---------- AVAILABLE DATA ----------
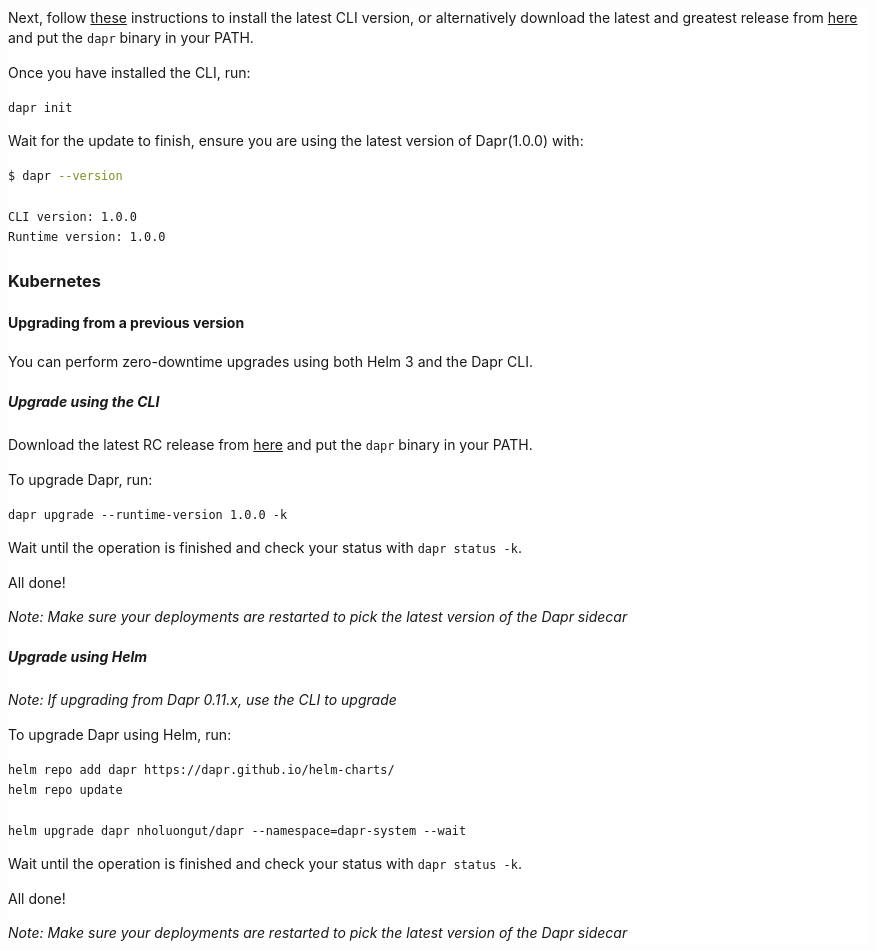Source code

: Next, follow [these](https://github.com/dapr/cli#installing-dapr-cli) instructions to install the latest CLI version, or alternatively download the latest and greatest release from [here](https://github.com/dapr/cli/releases) and put the `dapr` binary in your PATH.

Once you have installed the CLI, run:

```bash
dapr init
```

Wait for the update to finish,  ensure you are using the latest version of Dapr(1.0.0) with:

```bash
$ dapr --version

CLI version: 1.0.0
Runtime version: 1.0.0
```

### Kubernetes

#### Upgrading from a previous version

You can perform zero-downtime upgrades using both Helm 3 and the Dapr CLI.

##### Upgrade using the CLI

Download the latest RC release from [here](https://github.com/dapr/cli/releases) and put the `dapr` binary in your PATH.

To upgrade Dapr, run:

```
dapr upgrade --runtime-version 1.0.0 -k
```

Wait until the operation is finished and check your status with `dapr status -k`.

All done!

*Note: Make sure your deployments are restarted to pick the latest version of the Dapr sidecar*

##### Upgrade using Helm

*Note: If upgrading from Dapr 0.11.x, use the CLI to upgrade*

To upgrade Dapr using Helm, run:

```
helm repo add dapr https://dapr.github.io/helm-charts/
helm repo update

helm upgrade dapr nholuongut/dapr --namespace=dapr-system --wait
```

Wait until the operation is finished and check your status with `dapr status -k`.

All done!

*Note: Make sure your deployments are restarted to pick the latest version of the Dapr sidecar*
----------
= YOUR TASK =
Go through the listing, find each line with the word "update", and copy it.

= ANSWER SPACE =
Wait for the update to finish,  ensure you are using the latest version of Dapr(1.0.0) with:
helm repo update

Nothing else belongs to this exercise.